Petition Might Lower Hurdles for P2P Equity and Crowdfunding in the US

A petition (‘Petition for Rulemaking: Exempt securities offerings up to 100,000 with 100 maximum per investor from registration‘) submitted last July by the Sustainable Economies Law Center to the SEC, aims to exempt securities offerings of up to 100,000 US$ with a limit of 100 US$ per investor. If a new rule granting exemption would be issued by the SEC, this could substantially lower the hurdles for peer-to-peer equity platforms in the US.

The petition 4-605  is online here.

Comments and supporters that joined after the filing are listed here.

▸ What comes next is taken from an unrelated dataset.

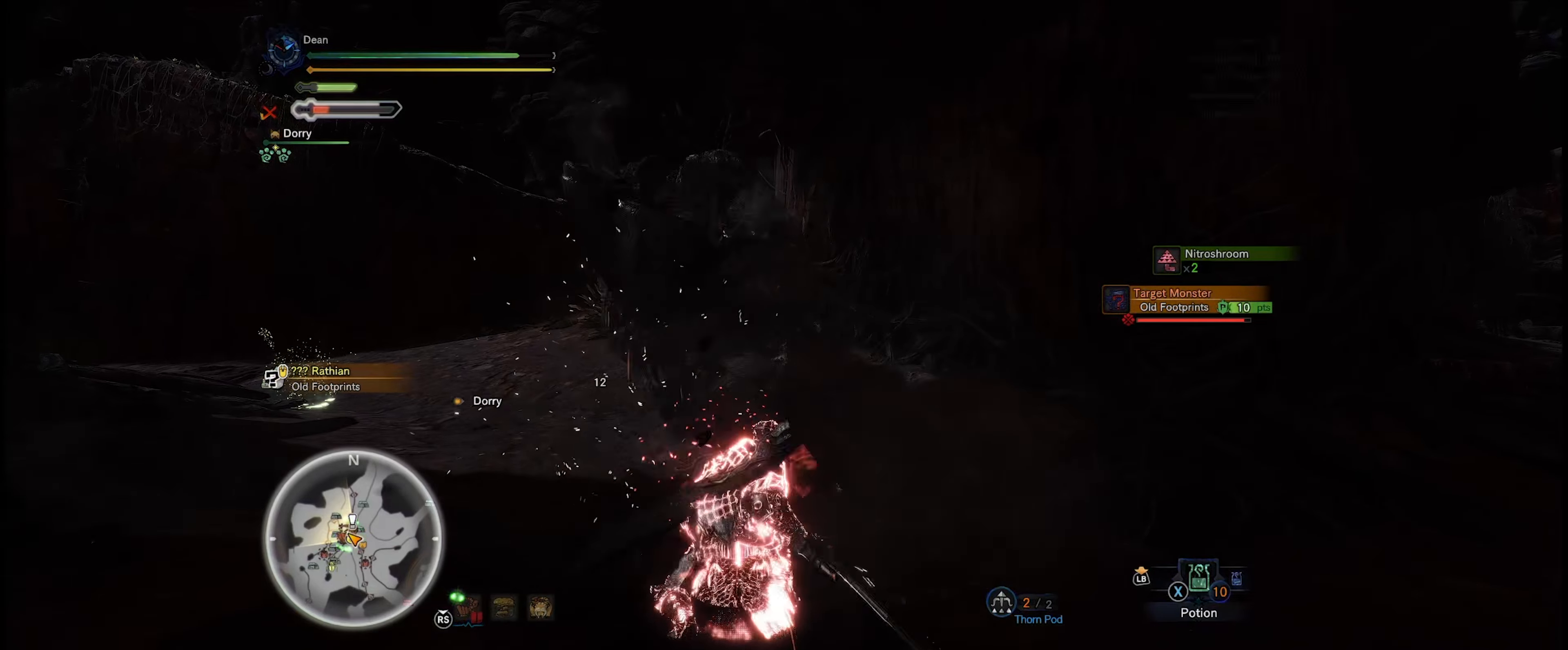
{"buttons": ["R2"], "left_stick": "up", "right_stick": "center", "events": [[66, "R2", "up"], [83, "right_stick", "down-left"], [150, "R2", "down"], [200, "right_stick", "center"], [216, "R2", "up"], [283, "R2", "down"], [366, "R2", "up"], [416, "R2", "down"]]}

Peer-to-Peer Equity: Crowdcube

With the introduction of p2p lending some lenders wrote that the concept enabled everyone to feel as banker.

Now, newly launched Crowdcube.com enables any UK resident to feel as venture capitalist for a financial commitment as low as 10 GBP. Investors can browse pitches which usually include business plans and financial projections and sometimes even video pitches.

In return for the investment, investors get shares of the company. For example entrepreneur Daniel Vinson wants to raise 50,000 GBP. He is offering 49% equity in return, meaning investors roughly get 1% shares in return for 1,000 GBP investment. So far 11 investors have pledged 1,200 GBP.

There are 6 entrepreneurs pitching for funding at the moment. Interested investors can answer questions and for some businesses a lively discussion has started.

Crowdcube, founded by Darren Westlake and Luke Lang, launched 2 weeks ago. Crowdcube’s business model is to offer a platform to match entrepreneurs with peer investors and business angels. Costs for entrepreneurs are a success fee of 5% of the funding amount plus legal fees of 1750 GBP for completion of each company investment.  For a limited period they are waiving the 250 GBP listing fee to register as an entrepreneur and add a pitch.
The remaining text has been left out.